Hi Dara,

I have had very good experiences with scikit. In my work I mainly use the linear model and tree ensemble subpackages of scikit. These can handle any dataset that can reasonably fit in memory (same limitation as R and I think Mathematica). I have it it to train random forests on dense datasets with 250000 rows by 4000 columns, and linear models on sparse data sets with 250000 rows and 500000 columns. The linear models train in minutes or even seconds.

I also use some of the unsupervised libraries like k-means and various matrix decompositions. Matrix decomposition take more time and cannot handle datasets like the above, but all the weather pattern decompositions I posted here on were done with scikit.

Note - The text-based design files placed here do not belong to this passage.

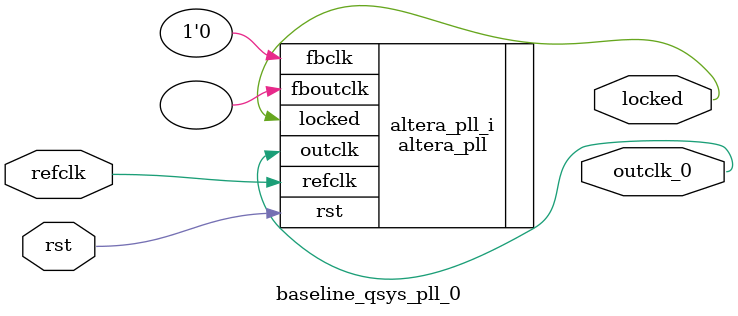
<source format=v>
`timescale 1ns/10ps
module  baseline_qsys_pll_0(

	// interface 'refclk'
	input wire refclk,

	// interface 'reset'
	input wire rst,

	// interface 'outclk0'
	output wire outclk_0,

	// interface 'locked'
	output wire locked
);

	altera_pll #(
		.fractional_vco_multiplier("false"),
		.reference_clock_frequency("50.0 MHz"),
		.operation_mode("direct"),
		.number_of_clocks(1),
		.output_clock_frequency0("150.000000 MHz"),
		.phase_shift0("0 ps"),
		.duty_cycle0(50),
		.output_clock_frequency1("0 MHz"),
		.phase_shift1("0 ps"),
		.duty_cycle1(50),
		.output_clock_frequency2("0 MHz"),
		.phase_shift2("0 ps"),
		.duty_cycle2(50),
		.output_clock_frequency3("0 MHz"),
		.phase_shift3("0 ps"),
		.duty_cycle3(50),
		.output_clock_frequency4("0 MHz"),
		.phase_shift4("0 ps"),
		.duty_cycle4(50),
		.output_clock_frequency5("0 MHz"),
		.phase_shift5("0 ps"),
		.duty_cycle5(50),
		.output_clock_frequency6("0 MHz"),
		.phase_shift6("0 ps"),
		.duty_cycle6(50),
		.output_clock_frequency7("0 MHz"),
		.phase_shift7("0 ps"),
		.duty_cycle7(50),
		.output_clock_frequency8("0 MHz"),
		.phase_shift8("0 ps"),
		.duty_cycle8(50),
		.output_clock_frequency9("0 MHz"),
		.phase_shift9("0 ps"),
		.duty_cycle9(50),
		.output_clock_frequency10("0 MHz"),
		.phase_shift10("0 ps"),
		.duty_cycle10(50),
		.output_clock_frequency11("0 MHz"),
		.phase_shift11("0 ps"),
		.duty_cycle11(50),
		.output_clock_frequency12("0 MHz"),
		.phase_shift12("0 ps"),
		.duty_cycle12(50),
		.output_clock_frequency13("0 MHz"),
		.phase_shift13("0 ps"),
		.duty_cycle13(50),
		.output_clock_frequency14("0 MHz"),
		.phase_shift14("0 ps"),
		.duty_cycle14(50),
		.output_clock_frequency15("0 MHz"),
		.phase_shift15("0 ps"),
		.duty_cycle15(50),
		.output_clock_frequency16("0 MHz"),
		.phase_shift16("0 ps"),
		.duty_cycle16(50),
		.output_clock_frequency17("0 MHz"),
		.phase_shift17("0 ps"),
		.duty_cycle17(50),
		.pll_type("General"),
		.pll_subtype("General")
	) altera_pll_i (
		.rst	(rst),
		.outclk	({outclk_0}),
		.locked	(locked),
		.fboutclk	( ),
		.fbclk	(1'b0),
		.refclk	(refclk)
	);
endmodule


</source>
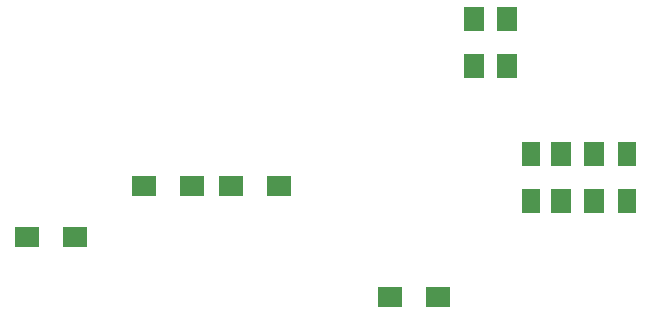
<source format=gbp>
G04 #@! TF.FileFunction,Paste,Bot*
%FSLAX46Y46*%
G04 Gerber Fmt 4.6, Leading zero omitted, Abs format (unit mm)*
G04 Created by KiCad (PCBNEW 4.0.7) date Sat Oct 14 14:29:21 2017*
%MOMM*%
%LPD*%
G01*
G04 APERTURE LIST*
%ADD10C,0.100000*%
%ADD11R,1.600000X2.000000*%
%ADD12R,1.700000X2.000000*%
%ADD13R,2.000000X1.700000*%
G04 APERTURE END LIST*
D10*
D11*
X166116000Y-113824000D03*
X166116000Y-117824000D03*
X174244000Y-113824000D03*
X174244000Y-117824000D03*
D12*
X171450000Y-113824000D03*
X171450000Y-117824000D03*
X164084000Y-102426000D03*
X164084000Y-106426000D03*
X161290000Y-106426000D03*
X161290000Y-102426000D03*
X168656000Y-117824000D03*
X168656000Y-113824000D03*
D13*
X158210000Y-125984000D03*
X154210000Y-125984000D03*
X127476000Y-120904000D03*
X123476000Y-120904000D03*
X137382000Y-116586000D03*
X133382000Y-116586000D03*
X140748000Y-116586000D03*
X144748000Y-116586000D03*
M02*

</source>
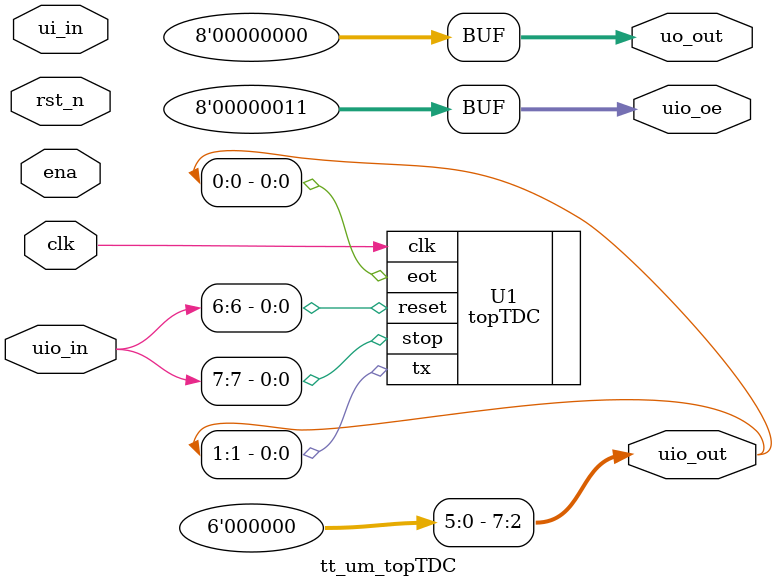
<source format=v>

    /*
 * Copyright (c) 2024 Your Name
 * SPDX-License-Identifier: Apache-2.0
 */

`define default_netname none

module tt_um_topTDC (
    input  wire [7:0] ui_in,    // Dedicated inputs
    output wire [7:0] uo_out,   // Dedicated outputs
    input  wire [7:0] uio_in,   // IOs: Input path
    output wire [7:0] uio_out,  // IOs: Output path
    output wire [7:0] uio_oe,   // IOs: Enable path (active high: 0=input, 1=output)
    input  wire       ena,      // will go high when the design is enabled
    input  wire       clk,      // clock
    input  wire       rst_n     // reset_n - low to reset
);

  // All output pins must be assigned. If not used, assign to 0.
  //assign uo_out  = ui_in + uio_in;  // Example: ou_out is the sum of ui_in and uio_in
  //assign uio_out = 0;
  //assign uio_oe  = 0;

    topTDC U1 (.clk(clk), .stop(uio_in[7]), .reset(uio_in[6]), .tx(uio_out[1]), .eot(uio_out[0]));
    assign uio_oe = 8'b00000011;
    assign uio_out[7:2] = 6'b000000;
    assign uo_out[7:0] = 8'b00000000;

endmodule

</source>
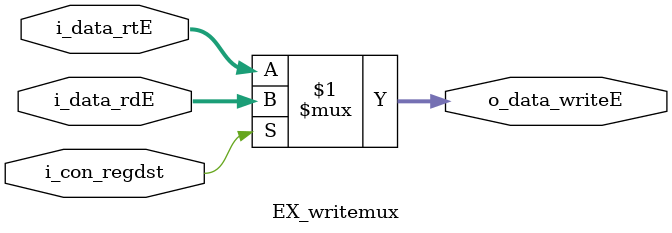
<source format=sv>
`timescale 1ns / 1ps
module EX_writemux
              (input  [4:0] i_data_rtE,i_data_rdE, 
               input        i_con_regdst, 
               output [4:0] o_data_writeE);

  assign o_data_writeE = i_con_regdst ? i_data_rdE : i_data_rtE; 

endmodule
                     


</source>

You can train SVMs with arbitrary kernels by using sklearn.kernel_approximation.Nystroem followed by a linear method like the SGDClassifier. For large datasets this is much more efficient than say svmlib.
I have used this method to train gaussian svms on datasets of the size quoted above.
I am not aware of any other public libraries that can train nonlinear kernels on large data sets.
SVMs with non-linear kernels are usually very inefficient, since the original algorithms for these use dual space methods which are quadratic in the number of rows.
There are modern faster approximate methods (like the Nystroem kernel above), but I am not aware of libraries implement these.
Fast primal space libraries like liblinear and vowpal-wabbit only handle linear classifiers, although vowpal-wabbit has recently added a multilayer option, but that is not a kernel method.

Scikit does not scale to the google/twitter/facebook kind of big data, but it easily handles of the size we have been looking at here.
It has laso scaled better than R on problems I have worked with.